In the data below, one line contains "11: (217, 244, 3.63)" and a later one contains "[00:02.160]". Print both, with every line between them, exactly and alone.

(Beginning of DATA EXCERPTS)

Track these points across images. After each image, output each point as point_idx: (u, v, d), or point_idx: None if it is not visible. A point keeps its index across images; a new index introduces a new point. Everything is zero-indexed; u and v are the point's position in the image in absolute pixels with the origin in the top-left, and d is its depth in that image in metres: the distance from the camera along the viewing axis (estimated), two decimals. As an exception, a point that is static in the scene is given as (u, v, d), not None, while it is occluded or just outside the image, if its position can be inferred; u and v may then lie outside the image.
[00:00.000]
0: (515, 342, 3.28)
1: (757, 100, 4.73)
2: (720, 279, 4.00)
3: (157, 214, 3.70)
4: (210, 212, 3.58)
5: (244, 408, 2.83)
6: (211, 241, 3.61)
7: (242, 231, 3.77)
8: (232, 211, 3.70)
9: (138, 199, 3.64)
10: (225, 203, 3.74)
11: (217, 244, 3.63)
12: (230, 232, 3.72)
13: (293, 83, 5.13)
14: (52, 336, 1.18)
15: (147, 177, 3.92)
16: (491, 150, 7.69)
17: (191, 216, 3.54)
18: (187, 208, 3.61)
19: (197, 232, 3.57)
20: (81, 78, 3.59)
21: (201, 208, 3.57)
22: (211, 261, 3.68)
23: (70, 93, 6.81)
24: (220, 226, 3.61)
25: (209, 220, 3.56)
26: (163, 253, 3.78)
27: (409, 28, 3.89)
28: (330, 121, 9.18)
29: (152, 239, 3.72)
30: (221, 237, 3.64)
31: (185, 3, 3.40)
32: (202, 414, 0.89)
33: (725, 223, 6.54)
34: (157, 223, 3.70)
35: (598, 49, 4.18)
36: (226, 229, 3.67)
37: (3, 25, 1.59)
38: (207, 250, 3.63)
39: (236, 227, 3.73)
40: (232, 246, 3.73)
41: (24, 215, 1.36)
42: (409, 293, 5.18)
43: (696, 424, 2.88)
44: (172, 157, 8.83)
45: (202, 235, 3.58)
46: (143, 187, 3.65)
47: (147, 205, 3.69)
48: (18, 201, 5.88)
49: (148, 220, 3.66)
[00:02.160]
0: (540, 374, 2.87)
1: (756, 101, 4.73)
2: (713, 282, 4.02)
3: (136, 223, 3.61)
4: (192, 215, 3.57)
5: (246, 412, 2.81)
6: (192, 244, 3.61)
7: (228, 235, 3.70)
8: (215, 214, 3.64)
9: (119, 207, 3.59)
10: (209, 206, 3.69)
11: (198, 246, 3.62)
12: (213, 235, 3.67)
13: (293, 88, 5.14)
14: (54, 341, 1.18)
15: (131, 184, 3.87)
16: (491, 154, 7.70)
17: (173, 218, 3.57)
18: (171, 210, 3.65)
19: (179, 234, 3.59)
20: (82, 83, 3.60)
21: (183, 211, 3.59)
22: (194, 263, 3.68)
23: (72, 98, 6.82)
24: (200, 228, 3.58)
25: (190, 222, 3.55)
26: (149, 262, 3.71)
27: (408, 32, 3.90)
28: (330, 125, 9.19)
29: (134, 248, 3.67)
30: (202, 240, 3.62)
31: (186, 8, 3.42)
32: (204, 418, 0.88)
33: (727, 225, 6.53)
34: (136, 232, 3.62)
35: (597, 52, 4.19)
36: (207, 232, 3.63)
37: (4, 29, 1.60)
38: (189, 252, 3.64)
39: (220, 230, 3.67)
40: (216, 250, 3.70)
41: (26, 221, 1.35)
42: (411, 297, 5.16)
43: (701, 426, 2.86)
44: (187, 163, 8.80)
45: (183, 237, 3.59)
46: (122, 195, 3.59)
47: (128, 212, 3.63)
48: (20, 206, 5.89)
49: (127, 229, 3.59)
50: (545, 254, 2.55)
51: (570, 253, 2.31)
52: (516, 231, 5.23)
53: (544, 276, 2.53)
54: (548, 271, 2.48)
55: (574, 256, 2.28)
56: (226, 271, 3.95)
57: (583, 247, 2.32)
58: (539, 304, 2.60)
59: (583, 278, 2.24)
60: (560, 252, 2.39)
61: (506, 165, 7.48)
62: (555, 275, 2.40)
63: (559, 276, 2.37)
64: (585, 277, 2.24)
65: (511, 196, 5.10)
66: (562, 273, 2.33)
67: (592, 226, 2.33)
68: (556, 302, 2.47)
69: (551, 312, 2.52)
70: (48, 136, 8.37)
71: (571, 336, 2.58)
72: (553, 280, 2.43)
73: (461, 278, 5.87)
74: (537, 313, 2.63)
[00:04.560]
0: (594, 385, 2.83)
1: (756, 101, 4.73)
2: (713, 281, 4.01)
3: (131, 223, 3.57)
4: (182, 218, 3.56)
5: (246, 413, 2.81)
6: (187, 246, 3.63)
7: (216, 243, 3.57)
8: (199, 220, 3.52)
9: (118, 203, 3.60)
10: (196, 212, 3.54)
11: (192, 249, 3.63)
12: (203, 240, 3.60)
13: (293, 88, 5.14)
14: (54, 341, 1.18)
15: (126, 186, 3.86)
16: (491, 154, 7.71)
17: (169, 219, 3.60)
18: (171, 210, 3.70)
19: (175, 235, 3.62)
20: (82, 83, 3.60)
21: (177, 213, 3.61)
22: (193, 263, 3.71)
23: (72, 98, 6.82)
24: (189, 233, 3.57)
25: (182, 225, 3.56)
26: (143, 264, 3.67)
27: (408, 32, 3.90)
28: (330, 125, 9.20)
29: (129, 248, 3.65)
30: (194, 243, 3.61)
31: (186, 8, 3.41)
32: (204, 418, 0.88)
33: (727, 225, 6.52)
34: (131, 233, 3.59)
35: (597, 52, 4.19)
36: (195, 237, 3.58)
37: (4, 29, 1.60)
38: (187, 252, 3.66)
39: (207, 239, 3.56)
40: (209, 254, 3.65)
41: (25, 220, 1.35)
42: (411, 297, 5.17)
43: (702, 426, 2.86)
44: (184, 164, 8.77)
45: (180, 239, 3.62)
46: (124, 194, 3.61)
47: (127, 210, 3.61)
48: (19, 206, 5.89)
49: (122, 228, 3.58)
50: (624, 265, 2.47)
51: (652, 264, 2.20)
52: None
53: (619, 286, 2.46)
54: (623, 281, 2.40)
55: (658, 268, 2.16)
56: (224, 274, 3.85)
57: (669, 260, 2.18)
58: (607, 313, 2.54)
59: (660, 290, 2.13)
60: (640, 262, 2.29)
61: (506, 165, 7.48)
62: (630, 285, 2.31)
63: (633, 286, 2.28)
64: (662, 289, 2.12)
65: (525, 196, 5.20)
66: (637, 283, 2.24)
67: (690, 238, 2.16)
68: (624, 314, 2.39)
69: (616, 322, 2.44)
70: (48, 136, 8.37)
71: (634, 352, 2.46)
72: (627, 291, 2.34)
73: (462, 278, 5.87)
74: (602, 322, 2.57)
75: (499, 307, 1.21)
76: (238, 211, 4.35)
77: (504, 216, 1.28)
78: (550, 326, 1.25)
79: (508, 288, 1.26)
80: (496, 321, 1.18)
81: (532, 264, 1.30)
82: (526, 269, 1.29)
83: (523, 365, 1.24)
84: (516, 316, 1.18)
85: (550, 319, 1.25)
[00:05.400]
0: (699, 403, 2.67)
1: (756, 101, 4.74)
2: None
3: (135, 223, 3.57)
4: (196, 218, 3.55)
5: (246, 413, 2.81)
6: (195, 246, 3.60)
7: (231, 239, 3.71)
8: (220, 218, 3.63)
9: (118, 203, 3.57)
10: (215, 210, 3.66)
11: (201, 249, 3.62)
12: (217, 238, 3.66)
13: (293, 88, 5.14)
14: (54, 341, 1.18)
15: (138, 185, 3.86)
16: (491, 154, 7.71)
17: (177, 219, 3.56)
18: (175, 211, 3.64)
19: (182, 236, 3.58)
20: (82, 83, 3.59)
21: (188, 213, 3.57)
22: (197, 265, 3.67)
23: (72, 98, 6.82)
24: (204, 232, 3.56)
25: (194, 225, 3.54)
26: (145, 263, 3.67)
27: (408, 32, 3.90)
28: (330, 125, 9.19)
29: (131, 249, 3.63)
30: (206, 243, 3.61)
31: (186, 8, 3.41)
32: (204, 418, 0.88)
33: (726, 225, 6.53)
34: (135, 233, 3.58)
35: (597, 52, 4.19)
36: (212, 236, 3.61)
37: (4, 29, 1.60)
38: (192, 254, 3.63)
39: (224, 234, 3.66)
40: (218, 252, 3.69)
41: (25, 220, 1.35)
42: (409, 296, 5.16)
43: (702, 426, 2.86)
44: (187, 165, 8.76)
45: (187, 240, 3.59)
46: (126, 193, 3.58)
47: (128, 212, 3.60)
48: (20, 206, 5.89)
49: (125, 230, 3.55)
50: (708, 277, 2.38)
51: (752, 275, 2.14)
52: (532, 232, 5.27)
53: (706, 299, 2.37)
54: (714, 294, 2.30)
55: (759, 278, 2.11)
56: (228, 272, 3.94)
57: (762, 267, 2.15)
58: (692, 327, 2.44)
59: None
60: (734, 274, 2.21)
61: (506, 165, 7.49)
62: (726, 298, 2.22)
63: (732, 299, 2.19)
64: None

(End of DATA EXCERPTS)

_RESULT BELOW:_
11: (217, 244, 3.63)
12: (230, 232, 3.72)
13: (293, 83, 5.13)
14: (52, 336, 1.18)
15: (147, 177, 3.92)
16: (491, 150, 7.69)
17: (191, 216, 3.54)
18: (187, 208, 3.61)
19: (197, 232, 3.57)
20: (81, 78, 3.59)
21: (201, 208, 3.57)
22: (211, 261, 3.68)
23: (70, 93, 6.81)
24: (220, 226, 3.61)
25: (209, 220, 3.56)
26: (163, 253, 3.78)
27: (409, 28, 3.89)
28: (330, 121, 9.18)
29: (152, 239, 3.72)
30: (221, 237, 3.64)
31: (185, 3, 3.40)
32: (202, 414, 0.89)
33: (725, 223, 6.54)
34: (157, 223, 3.70)
35: (598, 49, 4.18)
36: (226, 229, 3.67)
37: (3, 25, 1.59)
38: (207, 250, 3.63)
39: (236, 227, 3.73)
40: (232, 246, 3.73)
41: (24, 215, 1.36)
42: (409, 293, 5.18)
43: (696, 424, 2.88)
44: (172, 157, 8.83)
45: (202, 235, 3.58)
46: (143, 187, 3.65)
47: (147, 205, 3.69)
48: (18, 201, 5.88)
49: (148, 220, 3.66)
[00:02.160]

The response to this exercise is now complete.